> Given records
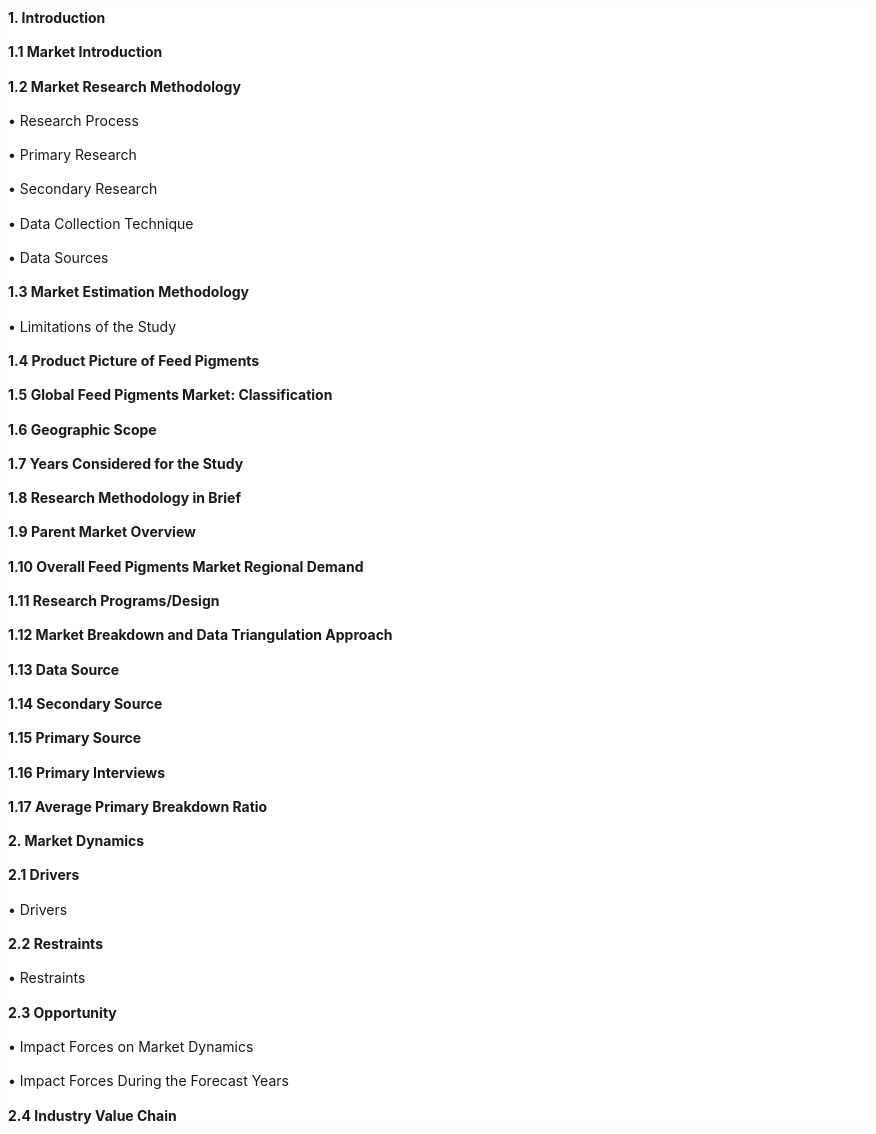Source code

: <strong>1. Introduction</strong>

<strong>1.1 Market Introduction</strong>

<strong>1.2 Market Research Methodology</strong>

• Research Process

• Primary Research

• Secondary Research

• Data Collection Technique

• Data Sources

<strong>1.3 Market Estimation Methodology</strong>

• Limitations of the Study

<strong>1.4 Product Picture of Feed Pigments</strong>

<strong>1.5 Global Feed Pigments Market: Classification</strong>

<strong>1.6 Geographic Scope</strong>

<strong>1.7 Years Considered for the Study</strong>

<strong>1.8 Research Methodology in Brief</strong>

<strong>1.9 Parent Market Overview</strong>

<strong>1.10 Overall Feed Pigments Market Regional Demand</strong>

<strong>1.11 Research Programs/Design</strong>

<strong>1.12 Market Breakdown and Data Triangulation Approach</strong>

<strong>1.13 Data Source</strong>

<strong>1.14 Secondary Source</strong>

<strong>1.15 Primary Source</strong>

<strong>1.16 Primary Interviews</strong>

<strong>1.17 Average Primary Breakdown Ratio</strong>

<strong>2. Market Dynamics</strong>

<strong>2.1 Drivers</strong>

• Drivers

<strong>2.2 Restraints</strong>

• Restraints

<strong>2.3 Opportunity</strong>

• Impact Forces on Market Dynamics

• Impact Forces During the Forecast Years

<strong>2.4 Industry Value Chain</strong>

==

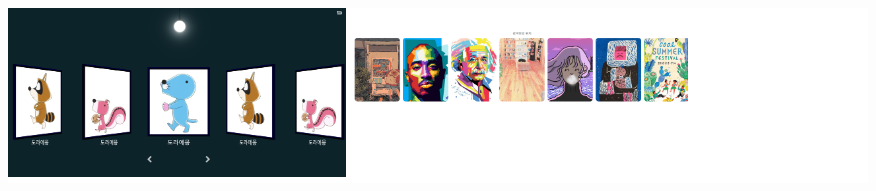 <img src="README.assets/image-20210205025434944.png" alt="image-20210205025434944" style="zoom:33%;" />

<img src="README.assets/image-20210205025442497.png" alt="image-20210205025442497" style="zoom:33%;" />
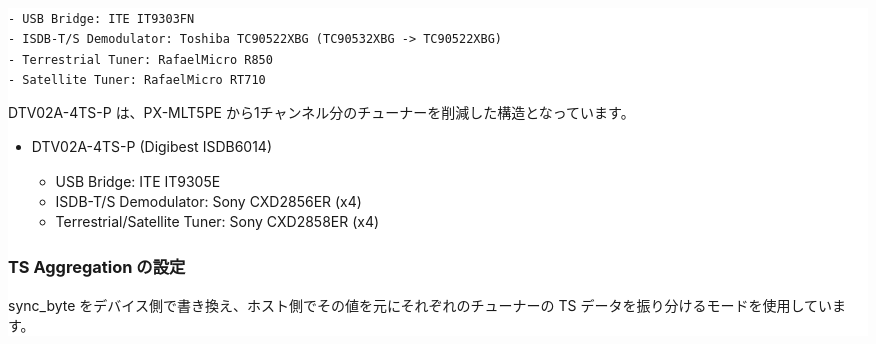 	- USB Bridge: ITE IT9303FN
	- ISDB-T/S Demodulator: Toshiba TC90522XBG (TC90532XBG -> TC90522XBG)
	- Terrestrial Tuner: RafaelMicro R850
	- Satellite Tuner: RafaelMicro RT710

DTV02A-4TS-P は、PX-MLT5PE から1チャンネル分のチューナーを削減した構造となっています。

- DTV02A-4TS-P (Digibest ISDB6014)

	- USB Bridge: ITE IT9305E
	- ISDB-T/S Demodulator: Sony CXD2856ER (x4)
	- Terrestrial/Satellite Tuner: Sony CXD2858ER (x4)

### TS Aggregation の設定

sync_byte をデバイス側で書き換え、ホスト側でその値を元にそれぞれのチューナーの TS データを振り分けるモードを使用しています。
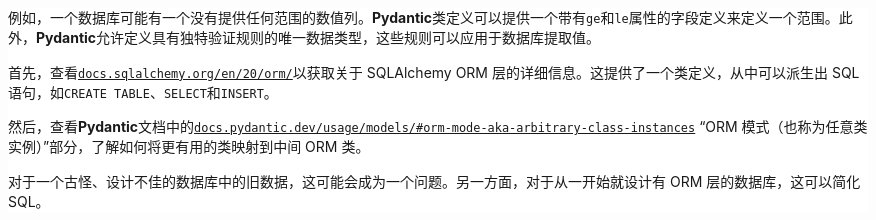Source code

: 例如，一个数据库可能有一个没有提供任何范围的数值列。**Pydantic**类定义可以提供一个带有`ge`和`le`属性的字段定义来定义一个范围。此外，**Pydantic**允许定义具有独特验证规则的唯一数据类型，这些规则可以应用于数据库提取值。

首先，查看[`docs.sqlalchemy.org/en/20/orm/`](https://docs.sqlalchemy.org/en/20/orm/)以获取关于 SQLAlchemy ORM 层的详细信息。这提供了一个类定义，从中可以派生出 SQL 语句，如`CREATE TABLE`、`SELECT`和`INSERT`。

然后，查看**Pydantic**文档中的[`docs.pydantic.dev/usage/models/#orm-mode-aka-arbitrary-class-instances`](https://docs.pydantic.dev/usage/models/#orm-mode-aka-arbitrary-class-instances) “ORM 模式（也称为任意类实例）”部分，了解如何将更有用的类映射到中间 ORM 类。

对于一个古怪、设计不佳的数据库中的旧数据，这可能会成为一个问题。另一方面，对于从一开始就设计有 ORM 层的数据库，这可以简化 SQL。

* * *

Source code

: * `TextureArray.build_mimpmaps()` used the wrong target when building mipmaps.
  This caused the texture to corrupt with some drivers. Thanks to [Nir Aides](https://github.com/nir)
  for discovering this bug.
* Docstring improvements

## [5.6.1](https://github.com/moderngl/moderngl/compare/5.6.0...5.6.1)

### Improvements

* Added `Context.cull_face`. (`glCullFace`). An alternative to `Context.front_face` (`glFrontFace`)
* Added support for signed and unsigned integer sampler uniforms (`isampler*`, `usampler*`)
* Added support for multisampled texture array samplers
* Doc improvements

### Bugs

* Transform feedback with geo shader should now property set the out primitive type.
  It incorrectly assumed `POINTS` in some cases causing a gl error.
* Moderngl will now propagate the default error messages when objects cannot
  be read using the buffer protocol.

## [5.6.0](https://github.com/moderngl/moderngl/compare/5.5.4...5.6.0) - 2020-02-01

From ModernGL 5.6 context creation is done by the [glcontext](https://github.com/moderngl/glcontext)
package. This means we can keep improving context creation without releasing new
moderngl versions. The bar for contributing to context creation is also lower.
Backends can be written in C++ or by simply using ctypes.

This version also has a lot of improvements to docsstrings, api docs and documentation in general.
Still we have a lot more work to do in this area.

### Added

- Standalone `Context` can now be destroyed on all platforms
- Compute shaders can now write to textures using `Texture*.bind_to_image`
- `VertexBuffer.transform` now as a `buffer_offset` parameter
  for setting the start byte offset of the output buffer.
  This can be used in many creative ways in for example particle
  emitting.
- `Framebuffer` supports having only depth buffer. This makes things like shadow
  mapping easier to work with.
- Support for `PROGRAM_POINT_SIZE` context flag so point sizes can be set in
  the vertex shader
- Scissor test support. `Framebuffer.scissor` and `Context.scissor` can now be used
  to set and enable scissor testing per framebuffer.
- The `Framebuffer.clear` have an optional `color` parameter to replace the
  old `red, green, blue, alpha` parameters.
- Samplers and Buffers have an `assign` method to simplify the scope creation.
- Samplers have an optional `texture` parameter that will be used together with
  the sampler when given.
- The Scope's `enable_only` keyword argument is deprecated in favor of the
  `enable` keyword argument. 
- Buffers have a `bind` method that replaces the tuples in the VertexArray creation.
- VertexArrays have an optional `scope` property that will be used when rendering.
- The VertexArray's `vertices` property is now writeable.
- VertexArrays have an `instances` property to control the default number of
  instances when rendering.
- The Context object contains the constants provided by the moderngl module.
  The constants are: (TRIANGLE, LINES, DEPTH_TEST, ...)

> Problem description
Put the lines from the one containing "<strong>1.4 Product Picture" up to and including the one containing "<strong>1.16 Primary Interviews</strong>" into a JSON list of strings, with one string per line and blank lines left out.

> Expected answer
[
  "<strong>1.4 Product Picture of Feed Pigments</strong>",
  "<strong>1.5 Global Feed Pigments Market: Classification</strong>",
  "<strong>1.6 Geographic Scope</strong>",
  "<strong>1.7 Years Considered for the Study</strong>",
  "<strong>1.8 Research Methodology in Brief</strong>",
  "<strong>1.9 Parent Market Overview</strong>",
  "<strong>1.10 Overall Feed Pigments Market Regional Demand</strong>",
  "<strong>1.11 Research Programs/Design</strong>",
  "<strong>1.12 Market Breakdown and Data Triangulation Approach</strong>",
  "<strong>1.13 Data Source</strong>",
  "<strong>1.14 Secondary Source</strong>",
  "<strong>1.15 Primary Source</strong>",
  "<strong>1.16 Primary Interviews</strong>"
]